-- PROBLEM DESCRIPTION --
Please filter the listing for the string "jeho" and copy each matching line.

-- EXERCISE INPUT --
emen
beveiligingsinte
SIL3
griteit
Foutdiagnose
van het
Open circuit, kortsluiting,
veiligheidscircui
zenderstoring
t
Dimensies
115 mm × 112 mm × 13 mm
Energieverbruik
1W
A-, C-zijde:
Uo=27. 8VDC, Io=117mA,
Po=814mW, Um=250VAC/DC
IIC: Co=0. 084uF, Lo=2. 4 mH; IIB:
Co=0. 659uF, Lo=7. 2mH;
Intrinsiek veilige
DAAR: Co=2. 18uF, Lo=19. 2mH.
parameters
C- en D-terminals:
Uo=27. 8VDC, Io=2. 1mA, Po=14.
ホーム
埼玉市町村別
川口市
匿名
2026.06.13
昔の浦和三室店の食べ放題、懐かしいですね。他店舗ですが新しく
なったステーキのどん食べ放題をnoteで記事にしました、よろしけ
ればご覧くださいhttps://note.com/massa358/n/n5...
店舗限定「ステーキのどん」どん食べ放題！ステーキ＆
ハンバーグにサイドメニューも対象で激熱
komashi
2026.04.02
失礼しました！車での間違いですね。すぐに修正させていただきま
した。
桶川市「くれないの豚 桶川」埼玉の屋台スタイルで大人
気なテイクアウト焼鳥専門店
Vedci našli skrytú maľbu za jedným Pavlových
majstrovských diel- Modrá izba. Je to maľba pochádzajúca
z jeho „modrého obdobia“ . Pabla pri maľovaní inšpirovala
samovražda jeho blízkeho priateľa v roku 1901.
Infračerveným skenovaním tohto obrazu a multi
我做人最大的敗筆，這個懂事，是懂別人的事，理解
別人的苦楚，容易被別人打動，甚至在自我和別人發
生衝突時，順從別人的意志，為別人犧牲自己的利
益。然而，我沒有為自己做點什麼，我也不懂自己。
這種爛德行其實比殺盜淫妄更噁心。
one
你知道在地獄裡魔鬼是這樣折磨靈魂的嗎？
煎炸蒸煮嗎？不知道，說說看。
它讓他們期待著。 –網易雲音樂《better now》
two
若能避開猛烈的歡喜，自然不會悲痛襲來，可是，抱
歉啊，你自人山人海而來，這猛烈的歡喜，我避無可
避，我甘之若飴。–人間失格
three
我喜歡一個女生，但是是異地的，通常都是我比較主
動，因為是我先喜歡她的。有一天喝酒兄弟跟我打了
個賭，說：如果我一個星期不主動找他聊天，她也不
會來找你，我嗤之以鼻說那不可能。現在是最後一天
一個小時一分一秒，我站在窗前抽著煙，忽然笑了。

-- WRITTEN ANSWER --
z jeho „modrého obdobia“ . Pabla pri maľovaní inšpirovala
samovražda jeho blízkeho priateľa v roku 1901.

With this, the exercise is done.